Dilma deflagra ação contra impeachment
Advogado da campanha presidencial pede parecer jurídico para rebater impedimento
Simone Iglesias - O Globo
- BRASÍLIA- A presidente Dilma Rousseff deu início à sua estratégia de defesa jurídica contra um eventual processo de impeachment. Com a expectativa de o presidente da Câmara, Eduardo Cunha ( PMDB- RJ), decidir nesta terça- feira se abrirá ou não uma ação pelo afastamento da petista, Flávio Caetano, advogado da chapa Dilma e Michel Temer, recebeu ontem um parecer dos juristas Celso Antônio Bandeira de Mello e Fábio Konder Comparato. O documento servirá de base para a defesa no Tribunal Superior Eleitoral ( TSE) e também contra ação baseada na rejeição das contas de Dilma de 2014 pelo Tribunal de Contas da União ( TCU). Além disso, um grupo de deputados do PT já entrou com mandado de segurança no Supremo Tribunal Federal ( STF) contra o rito de tramitação dos pedidos de impeachment, anunciado por Cunha.
No parecer, encomendado por Caetano, Mello e Comparato sustentam que a reprovação das contas da presidente pelo TCU não constitui crime de responsabilidade, sendo insuficiente para a abertura de um processo de impeachment. Eles também afirmam que o TSE não tem poder para, eventualmente, cassar os mandatos.
Este documento servirá como primeiro passo para sustentar movimentações jurídicas mais “contundentes” contra o impeachment, segundo disse ao GLOBO um dos integrantes do grupo de defesa de Dilma.
No pedido de resposta dos juristas, Flávio Caetano fez cinco questionamentos. O primeiro deles trata sem nenhuma reserva do impeachment:
“Qual o alcance e o significado do artigo do artigo 86 parágrafo 4 da Constituição?”, questiona Caetano. Este artigo diz o seguinte: “admitida a acusação contra a presidente da República, por dois terços da Câmara dos Deputados, será ele submetido a julgamento perante o STF nas infrações penais comuns, ou perante o Senado, nos crimes de responsabilidade.”
Na resposta, os dois juristas dizem “sem a menor hesitação” que a atual pretensão de impeachment, em termos jurídicos, é “literalmente absurda”.
Mello e Comparato afirmam ainda que o TCU emitiu uma opinião de um “hipotético crime de responsabilidade”. Eles pontuam que o Tribunal é um órgão auxiliar do Poder Legislativo. Por esse motivo, é preciso separar a apreciação pelo Congresso Nacional da opinião do TCU, e que somente a análise do Tribunal não pode sustentar um pedido de afastamento de Dilma do cargo.
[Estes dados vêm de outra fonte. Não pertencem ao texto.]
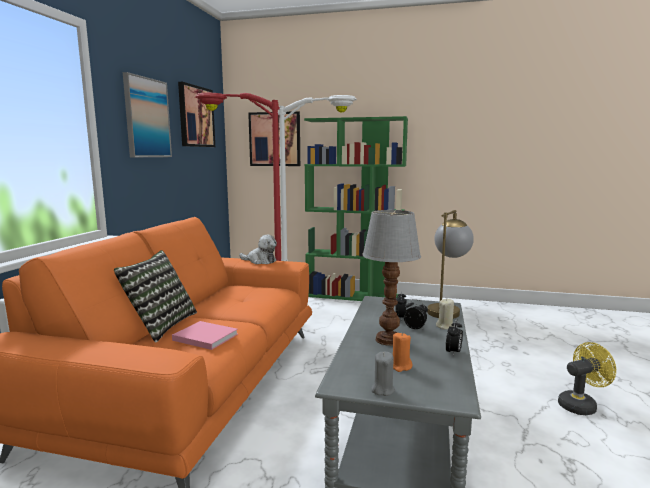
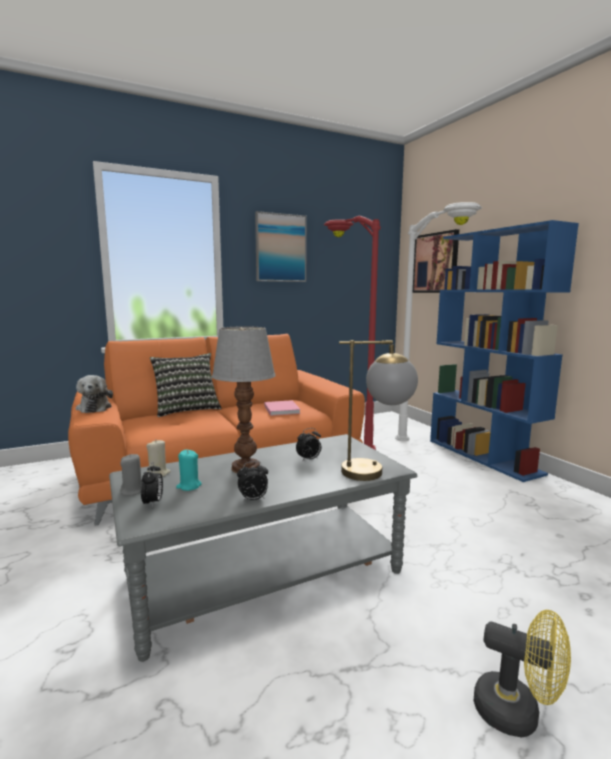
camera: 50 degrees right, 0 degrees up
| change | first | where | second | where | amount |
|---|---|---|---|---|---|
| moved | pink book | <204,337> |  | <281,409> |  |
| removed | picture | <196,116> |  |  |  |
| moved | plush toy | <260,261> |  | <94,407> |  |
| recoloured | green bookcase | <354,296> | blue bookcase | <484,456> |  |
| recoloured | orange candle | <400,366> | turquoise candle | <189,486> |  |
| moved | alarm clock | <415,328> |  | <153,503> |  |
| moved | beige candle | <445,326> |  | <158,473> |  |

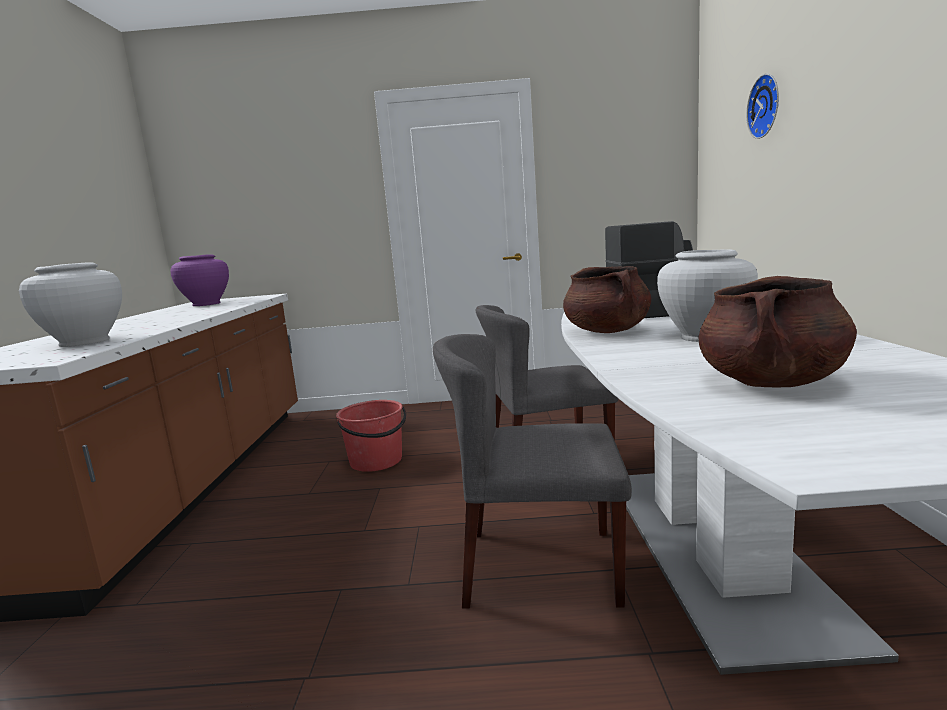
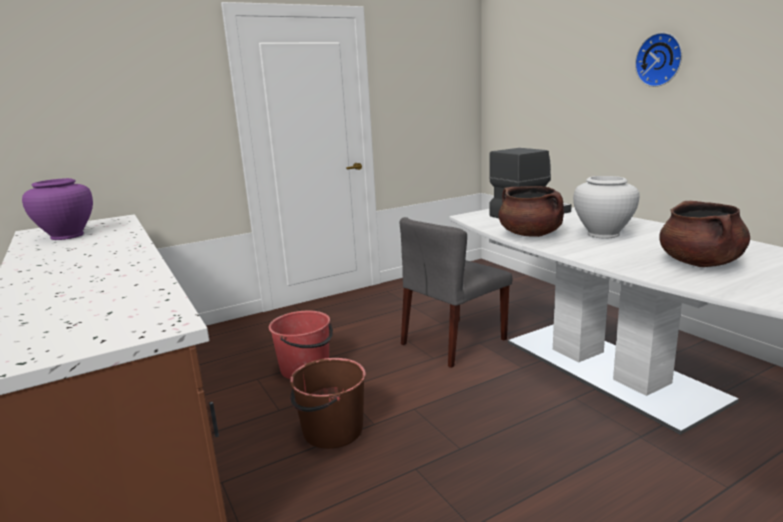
camera: 30 degrees left, 5 degrees up
| change | first | where | second | where | amount |
|---|---|---|---|---|---|
| removed | white vase | <85,342> |  |  |  |
| removed | grey chair | <538,567> |  |  |  |
| moved | wall clock | <767,106> |  | <660,60> |  |
| added |  |  | brown bucket | <332,431> |  |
“A reprovação das contas pelo Legislativo é algo que, em si mesmo e por si mesmo, em nada se confunde com crime de responsabilidade. A manifestação do TCU necessita de aprovação do Congresso Nacional para surtir efeito de rejeição”, escrevem os juristas.
Mello e Comparato afirmam que o impeachment deve ser utilizado apenas em “situação da mais alta seriedade e de uma excepcionalidade extrema, isto é, máxima”, o que não é o caso, para eles, na rejeição das contas. Eles sustentam que mesmo que as contas sejam reprovadas pelo Legislativo, isso não constitui crime de responsabilidade.
“O chamado impeachment não é uma sanção propriamente dita, um castigo por ter ferido a Lei Magna, mas uma providência destinada a impedir que alguém que esteja a ferir gravemente a Constituição persista em condições de fazê- lo. Este instituto não pode ser brandido de maneira a cumprir aquilo que, na expressiva dicção utilizada na linguagem do esporte mais popular no Brasil, se traduz no dito corrente de ‘ ganhar no tapetão’, quando um clube de futebol, esmagado em campo por força da superioridade do adversário, quer vencê- lo de qualquer modo, nem que seja por esta via inidônea e não se peja de assumir uma atitude desabrida”, sustentam.
Quanto às ações no Tribunal Superior Eleitoral, o parecer diz que o órgão não tem poderes para cassar mandato de presidente e seu vice.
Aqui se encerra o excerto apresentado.